The Municipal Corporation of Delhi (MCD) had budgeted Rs 8 crore for procuring benches for schools in 2009. Two years on, students at most MCD schools continue to sit on the floor. An MCD school at Shahdara is one such school. Twenty years after it was built, kids are yet to sit on a bench.
In some cases, MCD has built porta cabins for students who earlier had to sit in tents. However, the cabins are so crammed that children feel suffocated. “We have 281 students in our school and only four porta cabins. Some students even have to sit outside the cabins,” said R P Pal, principal, Mustafabad MCD school. A group of such students recently sent 140 postcards to the chief justice of Delhi high court, highlighting their plight.
Justices Dipak Misra and Manmohan have converted these postcards into a public interest litigation and the case came up for hearing earlier this month. The court had summoned education committee director Prem Lata after photographs, depicting the dismal state of these schools, were submitted before it as evidence. Delhi HC counsel Ashok Aggarwal inspected three such schools along with MCD commissioner K S Mehra and both were shocked to find the sorry state of the schools. “Right now, almost 10 lakh children don’t go to schools and if tomorrow they turn up, there is no space for them. MCD officials keep themselves busy in making policies and plans for students that never take off. ,” said Aggarwal.
MCD is to provide 70,000 benches to its schools. But only 12,000 benches were bought in 2009. “These benches are inspected by the Shri Ram laboratory. It checks the durability of the wood used to make these benches and only after its green signal, we can purchase them. But the lab has put an objection,” said Mahindra Nagpal, the chairman of the education committee.
Only one question - what happened to the unspent money?
The Delhi Commission for Protection of Child Rights (DCPCR) has issued a circular to all schools in the city to furnish details of admissions in the 2011-2012 academic sessions. This is to ensure and monitor the implementation of the Right to Education (RTE) Act. The RTE legislation promises free and compulsory education to children in the age group of six to 14 regardless of the socio-economic strata that they might belong to. The RTE also mentions that the school admission procedure should be “non-discriminatory, rational, transparent” and this recent circular is after schools (e.g. Mount Carmel, Anand Niketan) violated the requirement.

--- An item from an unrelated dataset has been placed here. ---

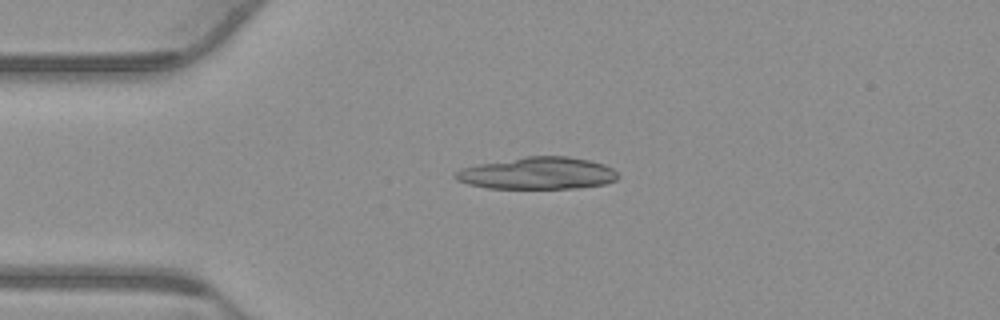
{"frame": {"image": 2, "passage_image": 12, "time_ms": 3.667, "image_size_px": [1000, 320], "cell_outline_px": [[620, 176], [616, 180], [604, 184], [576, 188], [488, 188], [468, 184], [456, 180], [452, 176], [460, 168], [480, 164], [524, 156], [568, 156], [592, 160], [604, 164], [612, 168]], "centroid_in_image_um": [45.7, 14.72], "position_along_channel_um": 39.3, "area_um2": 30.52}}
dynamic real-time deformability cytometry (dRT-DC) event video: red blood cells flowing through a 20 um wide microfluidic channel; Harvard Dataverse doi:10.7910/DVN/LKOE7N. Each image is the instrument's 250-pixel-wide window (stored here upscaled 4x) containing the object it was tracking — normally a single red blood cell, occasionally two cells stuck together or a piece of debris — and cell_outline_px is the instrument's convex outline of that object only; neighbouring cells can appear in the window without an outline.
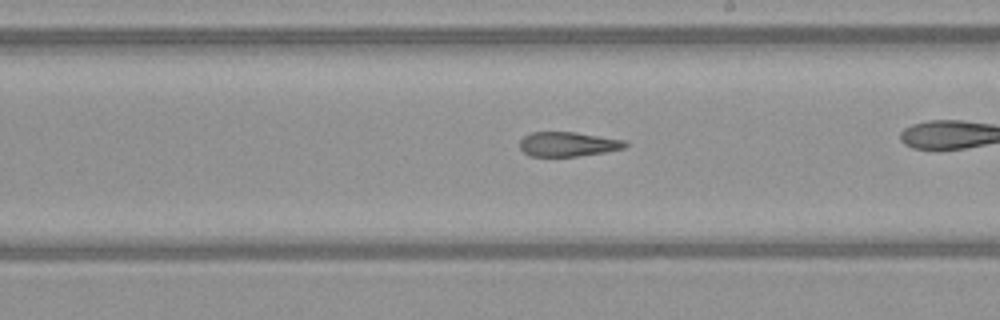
{"species": "common noctule bat (a hibernating species)", "species_latin": "Nyctalus noctula", "temperature_condition": "warm", "stored_images_in_passage": 39, "camera_frame_rate_fps": 3000, "um_per_image_px": 0.085, "animal": {"sex": "female", "body_mass_g": 21.9}, "frame": {"image": 1, "passage_image": 28, "time_ms": 9.0, "image_size_px": [1000, 320], "cell_outline_px": [[628, 144], [624, 148], [604, 152], [576, 156], [528, 156], [520, 148], [520, 140], [524, 136], [532, 132], [576, 132], [624, 140]], "centroid_in_image_um": [48.25, 12.25], "position_along_channel_um": 240.7, "area_um2": 14.97}}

The circular says, "The commission would like to have the information in respect of children which your institution proposed to admit in class one in the academic session 2011-12."

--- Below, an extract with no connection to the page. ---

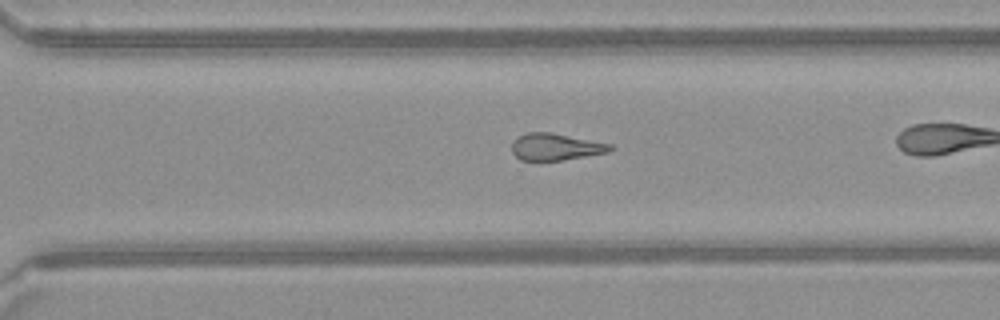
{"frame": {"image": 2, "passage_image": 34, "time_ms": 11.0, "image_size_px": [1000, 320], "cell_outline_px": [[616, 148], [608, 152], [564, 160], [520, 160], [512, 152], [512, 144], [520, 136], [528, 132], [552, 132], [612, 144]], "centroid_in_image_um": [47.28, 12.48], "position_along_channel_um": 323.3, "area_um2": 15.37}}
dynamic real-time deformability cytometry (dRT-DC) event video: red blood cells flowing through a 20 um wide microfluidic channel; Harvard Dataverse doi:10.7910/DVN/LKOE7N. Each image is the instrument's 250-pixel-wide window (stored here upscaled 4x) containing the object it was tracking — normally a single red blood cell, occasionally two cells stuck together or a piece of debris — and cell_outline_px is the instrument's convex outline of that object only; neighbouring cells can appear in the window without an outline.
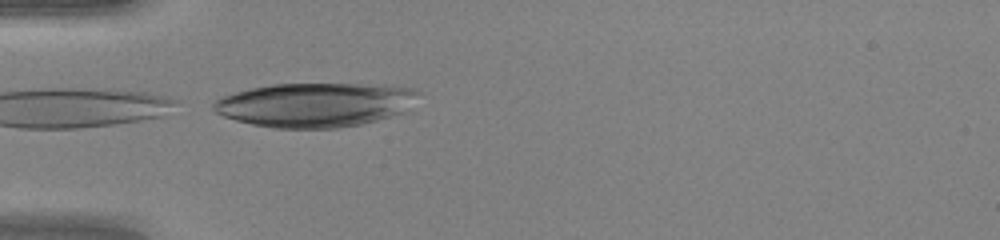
{"species": "human", "species_latin": "Homo sapiens", "temperature_condition": "warm", "stored_images_in_passage": 14, "camera_frame_rate_fps": 3000, "um_per_image_px": 0.085, "donor": {"sex": "female"}, "frame": {"image": 1, "passage_image": 14, "time_ms": 4.333, "image_size_px": [1000, 240], "cell_outline_px": [[424, 92], [404, 112], [376, 120], [360, 124], [336, 128], [276, 128], [252, 124], [236, 120], [224, 116], [216, 112], [212, 108], [212, 104], [216, 100], [224, 96], [236, 92], [252, 88], [272, 84], [388, 84], [416, 88]], "centroid_in_image_um": [26.87, 8.89], "position_along_channel_um": 58.1, "area_um2": 53.0}}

Apart from Class I, the circular also asks school principals to submit details of pre-school / pre-primary class admissions and the number of children proposed to be enrolled in these classes in the new session.
The Directorate of Education (DoE) pulled up schools that undermine its directives. Mount Carmel, Anand Niketan is one of them. This school has had to re-schedule its nursery admission schedule till further notice from the DoE, after it received a notice from them. The sales of forms were earlier slated for December 1 to 15. Per DoE directive, no school is authorized to commence selling of forms or declare dates for selling of forms without clear direction from the DoE.

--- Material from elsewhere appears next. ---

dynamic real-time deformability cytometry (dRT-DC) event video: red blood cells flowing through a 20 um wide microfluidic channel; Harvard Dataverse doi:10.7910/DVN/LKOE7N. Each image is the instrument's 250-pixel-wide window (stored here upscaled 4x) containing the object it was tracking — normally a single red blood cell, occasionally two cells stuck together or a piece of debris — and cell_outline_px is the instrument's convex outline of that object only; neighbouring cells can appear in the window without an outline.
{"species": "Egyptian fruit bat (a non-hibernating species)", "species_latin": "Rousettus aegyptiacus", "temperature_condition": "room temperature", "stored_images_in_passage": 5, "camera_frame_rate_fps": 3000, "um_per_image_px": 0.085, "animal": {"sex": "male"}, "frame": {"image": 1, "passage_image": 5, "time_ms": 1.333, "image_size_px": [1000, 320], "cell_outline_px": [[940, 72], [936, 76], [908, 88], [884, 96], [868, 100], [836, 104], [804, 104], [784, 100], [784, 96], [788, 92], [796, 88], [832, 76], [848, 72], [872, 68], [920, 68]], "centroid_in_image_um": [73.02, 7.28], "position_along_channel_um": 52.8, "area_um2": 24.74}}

On November 10, Mount Carmel, Anand Niketan, had announced its nursery admission dates without waiting for DoE guidelines. VK Williams, principal of the school had said, "We are a minority unaided school, so we have the liberty to decide our own schedule. We have also informed the DoE and have not received any objection yet."
Per DoE, no school can announce any dates for admission process till the RTE guidelines are notified and also that all schools have to follow a common schedule. Non-compliance to the directive will lead to action to be taken against schools which do not comply.
On Tuesday (Nov 23rd) Williams said, "We have decided to postpone the process after we received communication from the DoE asking us to do the same to maintain uniformity." The statement, of course, sounds rather hypocritical given that Mr. Williams had claimed his liberty given the school’s minority and un-aided status to defend his school’s earlier non-compliance. It is rather amusing to see principals and proctors of these types of schools claim their minority status so often.
Loyalty Mis-management: Barista sells (happens only in India) a loyalty type card for Rs 100 which allows you to get a 10% discount at all its outlets. Or so the card says. But, the card gets declined at the Barista outlet at Bangalore airport as I found out to my disappointment. Funny thing, this outlet does not even show up on Barista's web site. Writing to Barista of course yields the same result as writing to any retailer in India. Rude radio silence. To me, that implies either the Barista outlet is fake or their claim on the loyalty card is fraudulent. I will let you decide which.
CWG Delhi: For the first time ever, I saw a waterlogged overpass in Delhi. Also drove through the cantonment area to realize a city can still be run well, and it reminded me of the way Delhi used to be during my growing up years. Neat, organized and beautiful!